Organizações da sociedade civil têm o direito de exercer a sua actividade em todo o território

O parecer jurídico debruçou-se ainda sobre as actividades da Plataforma da Sociedade Civil sobre Recursos Naturais e Indústria Extractiva em Palma, questionado pelas autoridades locais, distritais e provinciais, chegando mesmo a serem intimidados pela Polícia da República de Moçambique, e concluiu que as “organizações da sociedade civil, desde que legalmente estabelecidas e de âmbito nacional, têm o direito de exercer a sua actividade, desde que conforme ao seu objecto social, em todo o território nacional. As que forem constituídas ao nível provincial têm o direito de exercer a sua actividade na província na qual escolheram exercer a sua actividade, e que constará dos respectivos estatutos.”

Em Março de 2015, cerca de dois meses após tomar posse, o Governo de Filipe Nyusi decidiu cancelar as terceiras consultas comunitárias sobre o reassentamento das comunidades residentes em Quitupo, Milamba 1 e 2, Senga e áreas circundantes, que se seguiria a outras duas realizadas em 2014, e deveria abordar matérias relativas a indemnizações e compensações.

A decisão, segundo um anúncio publicado na Imprensa, resultou de uma recomendação do ministro da Terra, Meio Ambiente e Desenvolvimento Rural, Celso Correia, que entende que o processo deve parar "por forma a permitir um melhor alinhamento com os requisitos da lei".

“A suspensão das consultas parou necessariamente o licenciamento, está ainda a decorrer o licenciamento ambiental e as consultas fazem parte do plano de reassentamento, sem a conclusão das consultas e do plano de reassentamento não há licença ambiental e o projecto não pode avançar”, esclareceu-nos a directora do Centro Terra Viva que acrescentou que apesar disso em Palma, “a empresa está lá, alegadamente na recolha de dados socioeconómicos para o desenho do plano de reassentamento e preparação da informação toda que tem de recolher para esse efeito.”

Foto da AnadarkoDesde então não houve mais nenhum pronunciamento público sobre este assunto, quer por parte do Governo, quer por parte das empresas envolvidas.

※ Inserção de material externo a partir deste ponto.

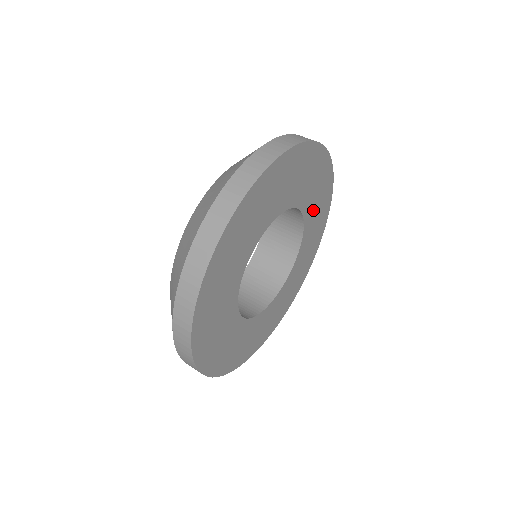
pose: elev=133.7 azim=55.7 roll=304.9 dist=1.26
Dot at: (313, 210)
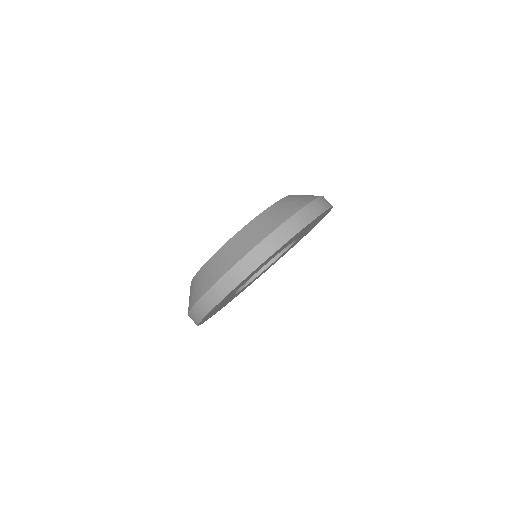
Dot at: occluded
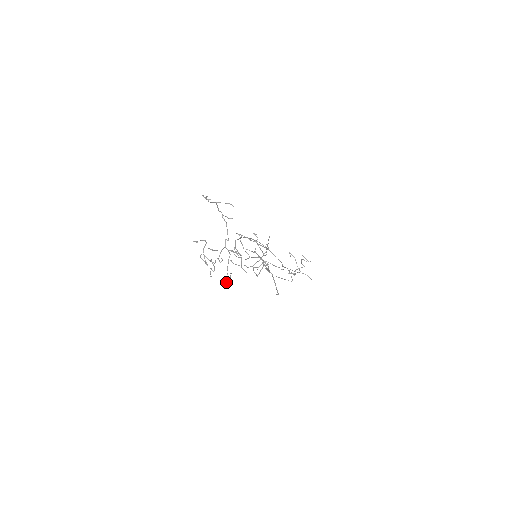
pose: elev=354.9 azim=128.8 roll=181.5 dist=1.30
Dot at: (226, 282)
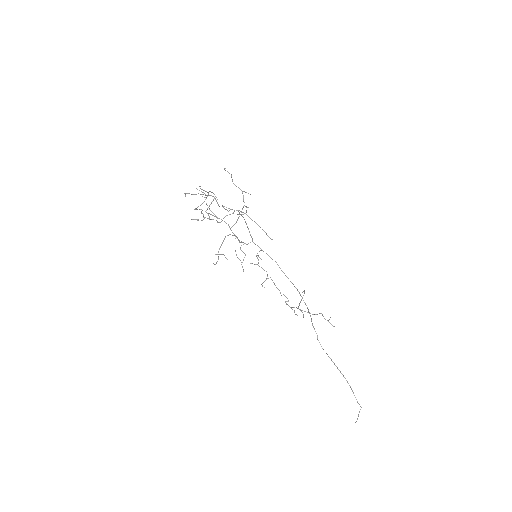
Dot at: (217, 261)
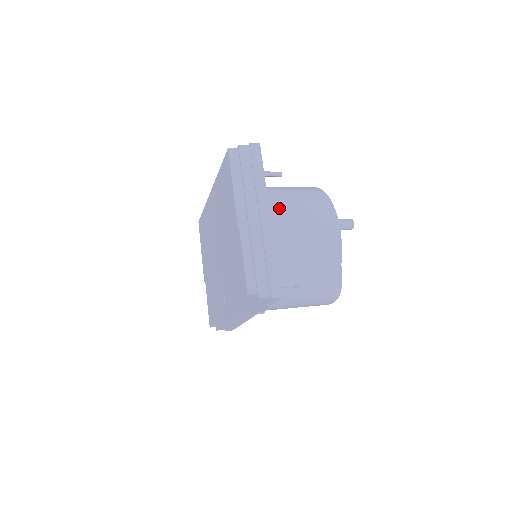
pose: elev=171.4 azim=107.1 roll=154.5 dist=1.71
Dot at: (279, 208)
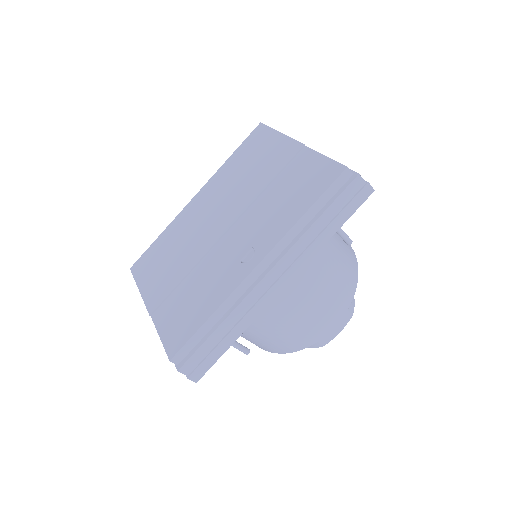
Dot at: occluded
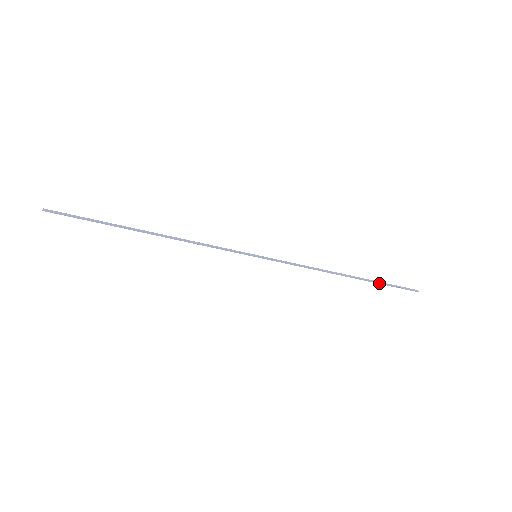
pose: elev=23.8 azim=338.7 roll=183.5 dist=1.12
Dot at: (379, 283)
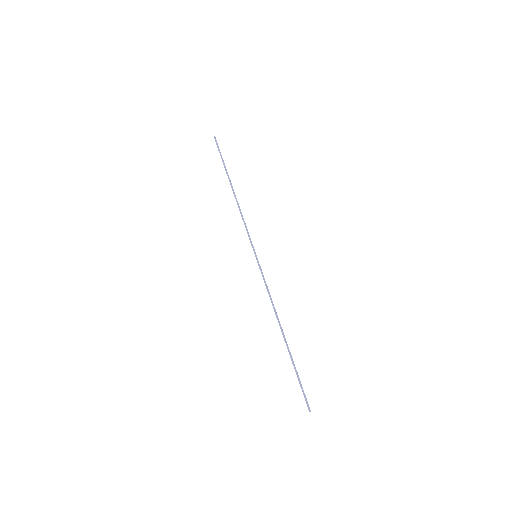
Dot at: (294, 366)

O @Verdade procurou obter a posição da empresa Anadarko, cujo presidente do Conselho de Administração, Al Walker, visitou Moçambique em meados de Julho e reuniu-se, em privado, com o Presidente Filipe Nyusi, mas não obteve nenhuma resposta.

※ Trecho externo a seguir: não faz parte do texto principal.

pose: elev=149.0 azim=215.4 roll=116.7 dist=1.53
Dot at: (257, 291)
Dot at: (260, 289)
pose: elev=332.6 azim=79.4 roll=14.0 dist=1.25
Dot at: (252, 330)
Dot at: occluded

Alda Salomão disse ao @Verdade que o Centro Terra Viva tem estado a dialogar com o Ministério da Terra, Meio Ambiente e Desenvolvimento Rural (MITADER) que prometeu tomar todas as medidas necessárias em função das constatações do parecer para que o assunto fosse correctamente resolvido. Contudo, “se isso não acontecer, obviamente que todas as pessoas afectadas e nesta caso todas as pessoas interessadas têm legitimidade para impugnar o DUAT. E aí, sem intervenção do Ministério, sobraria, na minha opinião, uma acção judicial ou eventualmente uma petição parlamentar.”

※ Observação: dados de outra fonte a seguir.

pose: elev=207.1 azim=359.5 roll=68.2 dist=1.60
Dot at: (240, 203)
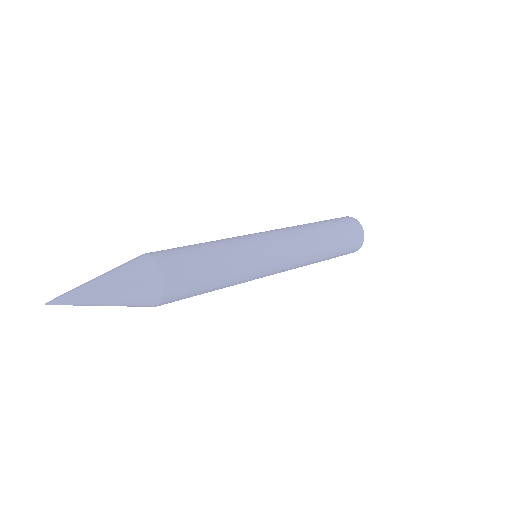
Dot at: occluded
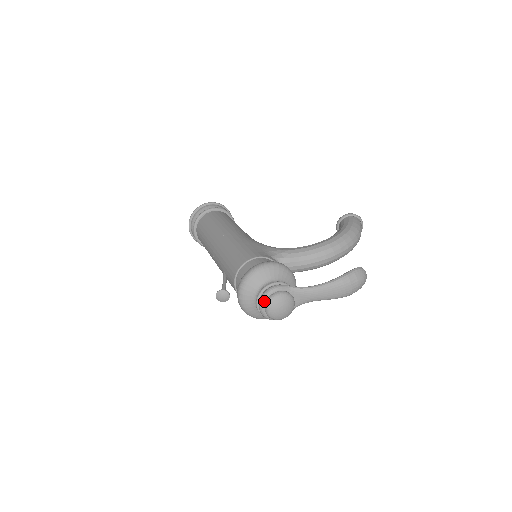
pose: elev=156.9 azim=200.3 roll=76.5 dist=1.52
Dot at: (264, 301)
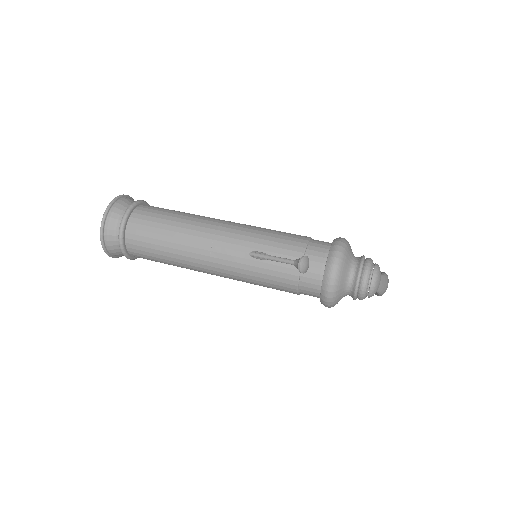
Dot at: (371, 268)
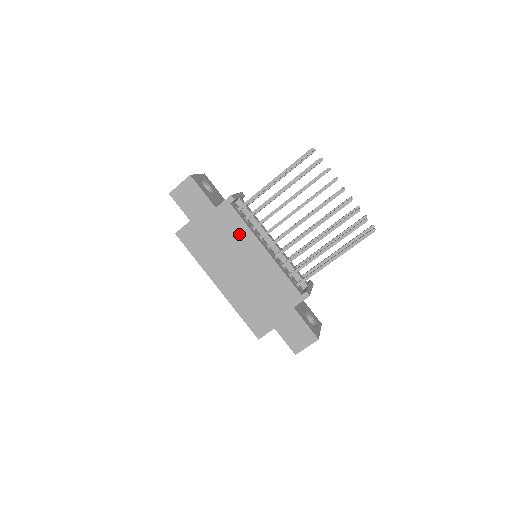
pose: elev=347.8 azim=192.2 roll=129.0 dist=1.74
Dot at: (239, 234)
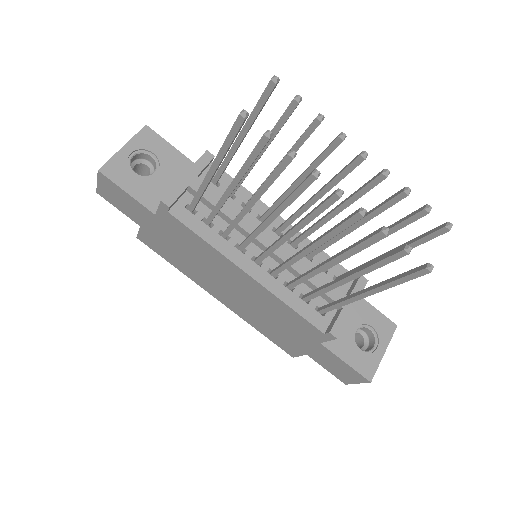
Dot at: (203, 250)
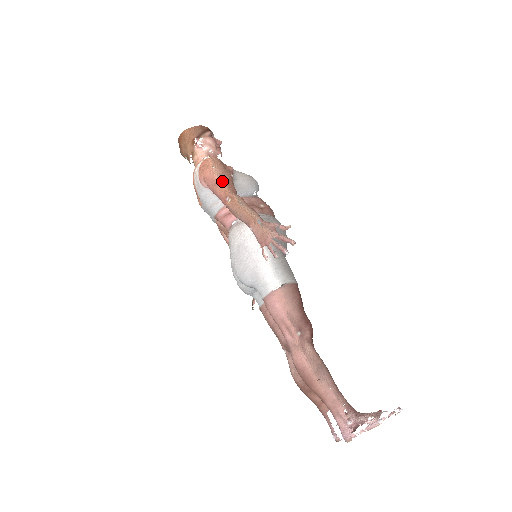
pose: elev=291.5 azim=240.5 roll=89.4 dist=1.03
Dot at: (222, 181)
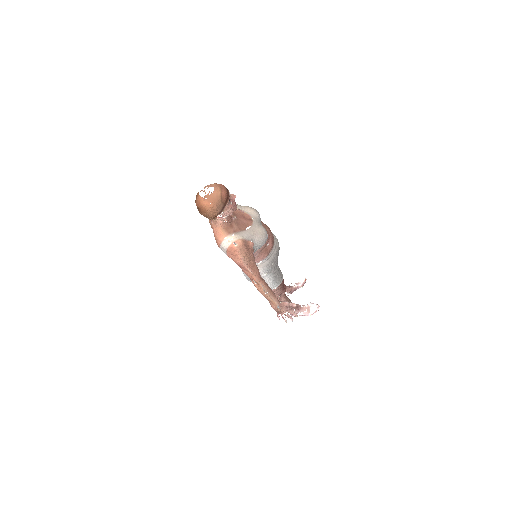
Dot at: (250, 269)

Para a jurista ambiental é “uma desconsideração o Governo levar tanto tempo a tomar uma decisão que está a impedir que as pessoas tenham clareza sobre qual é a sua situação e sobre que planos de vida é que devem fazer” Alda Salomão referiu ainda que nas comunidades que vão ser afectadas directamente pela Fábrica de Liquefacção de Gás Natural a vida parou, “as pessoas deixaram de cuidar dos seus bens, das suas casas, algumas até deixaram de trabalhar nas suas machambas porque vão ser reassentados e não sabem quando, a qualquer momento vão sair. Não é justo deixar as pessoas nesta situação durante tanto tempo. O Governo tem de se pronunciar imediatamente, porque senão nós vamos avançar para outras instâncias, não podemos ficar reféns da lentidão, ou simplesmente pode ser que não queiram fazer nada.”